> **DIRECTIVE 1**
From the forum thread on building a DPMS rifle, repeat the passage from "Just buy a stripped" up to and including "a great platform." word for word.

> **DOCUMENT SECTION**
----------------

# Wanting to build a dpms rifle, help please..



## Bauer (Sep 29, 2005)

Hey guys,

Ive gotten the itch for a AR style rifle here the last few months (damn these long winters) and have come to the conclusion that the dpms rifles will suit my needs best, while not breaking my pocket book. I am looking at the .223/5.56 and would like a 18" or 20" bull barrel. I would like to buy this rifle bare bones (no sights, fact trigger, picatiny rail) and build it up myself with the options of my choice. I was on DPMS's website and they have soooo many models to chose from. What models have suited you guys best.

Im going to the MN weapons collectors gun show at the fair grounds in MN on the 19th and looking at probably finding one there if I can so any help you can give me would be greatly appreciated.

T.I.A.


----------



## Savage260 (Oct 21, 2007)

Just buy a stripped upper and lower and go from there. You can buy every part of the rifle as you want. That is what I did with mine


----------



## ZombieDown (Mar 13, 2011)

I actually did what you are wanting to do with a smith and wesson m&p 1500. I was able to buy the rifle and everything i wanted on it out of pocket was 1300. When I pull it out at the range everyone flocks to me with questions while drooling. Live dpms they will start a great platform.


----------

----------------

> **DIRECTIVE 2**
Format the records from their start up to and including the line with "blue line: rotated 15 degrees clockwise" as a numbered list, omitting any blank lines.

> **GIVEN ENTRIES**
----------------

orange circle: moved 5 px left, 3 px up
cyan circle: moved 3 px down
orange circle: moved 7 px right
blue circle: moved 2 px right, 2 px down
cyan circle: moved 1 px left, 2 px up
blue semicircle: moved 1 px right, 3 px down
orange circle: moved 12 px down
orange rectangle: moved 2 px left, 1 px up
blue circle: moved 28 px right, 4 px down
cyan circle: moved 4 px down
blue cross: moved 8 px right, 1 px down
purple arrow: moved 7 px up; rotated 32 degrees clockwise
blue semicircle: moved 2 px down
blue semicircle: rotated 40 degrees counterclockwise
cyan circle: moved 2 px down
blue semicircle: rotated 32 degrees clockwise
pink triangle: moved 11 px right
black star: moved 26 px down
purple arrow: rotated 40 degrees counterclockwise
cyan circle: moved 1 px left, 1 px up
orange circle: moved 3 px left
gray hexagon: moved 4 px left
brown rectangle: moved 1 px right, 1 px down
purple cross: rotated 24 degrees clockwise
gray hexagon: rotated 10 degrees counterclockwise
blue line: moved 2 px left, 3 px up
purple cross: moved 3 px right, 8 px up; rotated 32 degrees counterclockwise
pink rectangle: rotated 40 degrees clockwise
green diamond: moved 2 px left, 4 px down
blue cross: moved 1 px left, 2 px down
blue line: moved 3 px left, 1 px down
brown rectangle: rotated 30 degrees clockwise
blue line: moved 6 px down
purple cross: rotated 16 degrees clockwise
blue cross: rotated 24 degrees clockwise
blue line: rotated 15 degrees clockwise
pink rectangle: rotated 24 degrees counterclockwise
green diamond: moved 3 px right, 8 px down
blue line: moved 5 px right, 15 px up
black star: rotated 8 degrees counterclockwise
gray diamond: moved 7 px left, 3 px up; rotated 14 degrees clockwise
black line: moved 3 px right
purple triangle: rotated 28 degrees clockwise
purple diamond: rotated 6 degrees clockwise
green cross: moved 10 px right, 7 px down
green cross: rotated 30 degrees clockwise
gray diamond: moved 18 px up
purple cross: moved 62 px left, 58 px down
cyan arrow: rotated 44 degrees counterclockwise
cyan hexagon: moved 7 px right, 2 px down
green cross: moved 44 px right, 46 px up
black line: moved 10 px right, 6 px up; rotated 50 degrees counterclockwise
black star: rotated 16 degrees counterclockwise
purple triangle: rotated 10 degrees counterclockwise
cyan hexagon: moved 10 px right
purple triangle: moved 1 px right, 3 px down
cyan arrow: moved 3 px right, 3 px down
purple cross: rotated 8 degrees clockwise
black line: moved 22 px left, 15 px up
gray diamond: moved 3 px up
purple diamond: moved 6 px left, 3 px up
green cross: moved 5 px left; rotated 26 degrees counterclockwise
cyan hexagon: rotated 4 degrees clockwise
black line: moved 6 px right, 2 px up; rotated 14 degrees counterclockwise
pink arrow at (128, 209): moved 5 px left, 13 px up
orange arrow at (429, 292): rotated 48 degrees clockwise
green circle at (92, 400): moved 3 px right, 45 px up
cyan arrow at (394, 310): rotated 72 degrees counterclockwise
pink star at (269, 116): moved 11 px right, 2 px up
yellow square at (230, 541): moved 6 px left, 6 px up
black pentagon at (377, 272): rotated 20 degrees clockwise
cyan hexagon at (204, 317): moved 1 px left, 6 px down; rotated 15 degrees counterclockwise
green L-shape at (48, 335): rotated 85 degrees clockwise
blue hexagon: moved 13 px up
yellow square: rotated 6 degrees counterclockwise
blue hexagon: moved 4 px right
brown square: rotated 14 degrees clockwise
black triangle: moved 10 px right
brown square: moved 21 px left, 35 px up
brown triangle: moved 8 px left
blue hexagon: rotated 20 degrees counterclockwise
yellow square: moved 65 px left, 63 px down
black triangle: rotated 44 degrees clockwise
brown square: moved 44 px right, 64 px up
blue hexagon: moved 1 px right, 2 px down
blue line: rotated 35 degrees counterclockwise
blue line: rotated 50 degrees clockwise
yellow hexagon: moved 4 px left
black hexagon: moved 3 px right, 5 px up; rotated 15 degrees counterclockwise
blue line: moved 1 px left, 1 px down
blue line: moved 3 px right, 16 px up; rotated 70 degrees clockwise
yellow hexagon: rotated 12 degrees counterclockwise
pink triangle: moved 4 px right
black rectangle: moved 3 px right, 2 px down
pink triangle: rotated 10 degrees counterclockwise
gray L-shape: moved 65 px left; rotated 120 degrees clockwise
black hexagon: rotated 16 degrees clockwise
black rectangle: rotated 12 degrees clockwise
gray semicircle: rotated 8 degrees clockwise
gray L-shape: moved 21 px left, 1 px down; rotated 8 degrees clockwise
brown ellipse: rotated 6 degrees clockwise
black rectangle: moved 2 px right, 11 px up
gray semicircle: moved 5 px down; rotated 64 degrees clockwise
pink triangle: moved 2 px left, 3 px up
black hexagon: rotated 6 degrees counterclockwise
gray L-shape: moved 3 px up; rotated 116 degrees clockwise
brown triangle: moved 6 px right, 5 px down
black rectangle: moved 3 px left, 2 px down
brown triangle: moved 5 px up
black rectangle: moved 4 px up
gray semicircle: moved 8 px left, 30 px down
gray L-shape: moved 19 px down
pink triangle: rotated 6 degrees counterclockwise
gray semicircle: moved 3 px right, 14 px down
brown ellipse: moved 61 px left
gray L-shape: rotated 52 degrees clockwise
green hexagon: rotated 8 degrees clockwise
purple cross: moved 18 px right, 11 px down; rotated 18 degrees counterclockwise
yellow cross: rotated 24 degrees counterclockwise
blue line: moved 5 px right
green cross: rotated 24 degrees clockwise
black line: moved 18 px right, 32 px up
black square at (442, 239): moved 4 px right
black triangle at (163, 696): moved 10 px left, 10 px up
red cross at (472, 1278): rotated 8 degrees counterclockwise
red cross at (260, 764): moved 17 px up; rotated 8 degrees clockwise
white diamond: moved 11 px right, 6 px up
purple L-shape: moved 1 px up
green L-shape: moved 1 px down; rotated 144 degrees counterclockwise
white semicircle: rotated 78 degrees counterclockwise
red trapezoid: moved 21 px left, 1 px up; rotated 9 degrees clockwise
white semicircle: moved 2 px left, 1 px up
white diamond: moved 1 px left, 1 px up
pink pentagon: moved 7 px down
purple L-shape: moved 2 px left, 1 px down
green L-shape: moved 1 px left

----------------

> **TASK RESPONSE 1**
Just buy a stripped upper and lower and go from there. You can buy every part of the rifle as you want. That is what I did with mine


----------



## ZombieDown (Mar 13, 2011)

I actually did what you are wanting to do with a smith and wesson m&p 1500. I was able to buy the rifle and everything i wanted on it out of pocket was 1300. When I pull it out at the range everyone flocks to me with questions while drooling. Live dpms they will start a great platform.

> **TASK RESPONSE 2**
1. orange circle: moved 5 px left, 3 px up
2. cyan circle: moved 3 px down
3. orange circle: moved 7 px right
4. blue circle: moved 2 px right, 2 px down
5. cyan circle: moved 1 px left, 2 px up
6. blue semicircle: moved 1 px right, 3 px down
7. orange circle: moved 12 px down
8. orange rectangle: moved 2 px left, 1 px up
9. blue circle: moved 28 px right, 4 px down
10. cyan circle: moved 4 px down
11. blue cross: moved 8 px right, 1 px down
12. purple arrow: moved 7 px up; rotated 32 degrees clockwise
13. blue semicircle: moved 2 px down
14. blue semicircle: rotated 40 degrees counterclockwise
15. cyan circle: moved 2 px down
16. blue semicircle: rotated 32 degrees clockwise
17. pink triangle: moved 11 px right
18. black star: moved 26 px down
19. purple arrow: rotated 40 degrees counterclockwise
20. cyan circle: moved 1 px left, 1 px up
21. orange circle: moved 3 px left
22. gray hexagon: moved 4 px left
23. brown rectangle: moved 1 px right, 1 px down
24. purple cross: rotated 24 degrees clockwise
25. gray hexagon: rotated 10 degrees counterclockwise
26. blue line: moved 2 px left, 3 px up
27. purple cross: moved 3 px right, 8 px up; rotated 32 degrees counterclockwise
28. pink rectangle: rotated 40 degrees clockwise
29. green diamond: moved 2 px left, 4 px down
30. blue cross: moved 1 px left, 2 px down
31. blue line: moved 3 px left, 1 px down
32. brown rectangle: rotated 30 degrees clockwise
33. blue line: moved 6 px down
34. purple cross: rotated 16 degrees clockwise
35. blue cross: rotated 24 degrees clockwise
36. blue line: rotated 15 degrees clockwise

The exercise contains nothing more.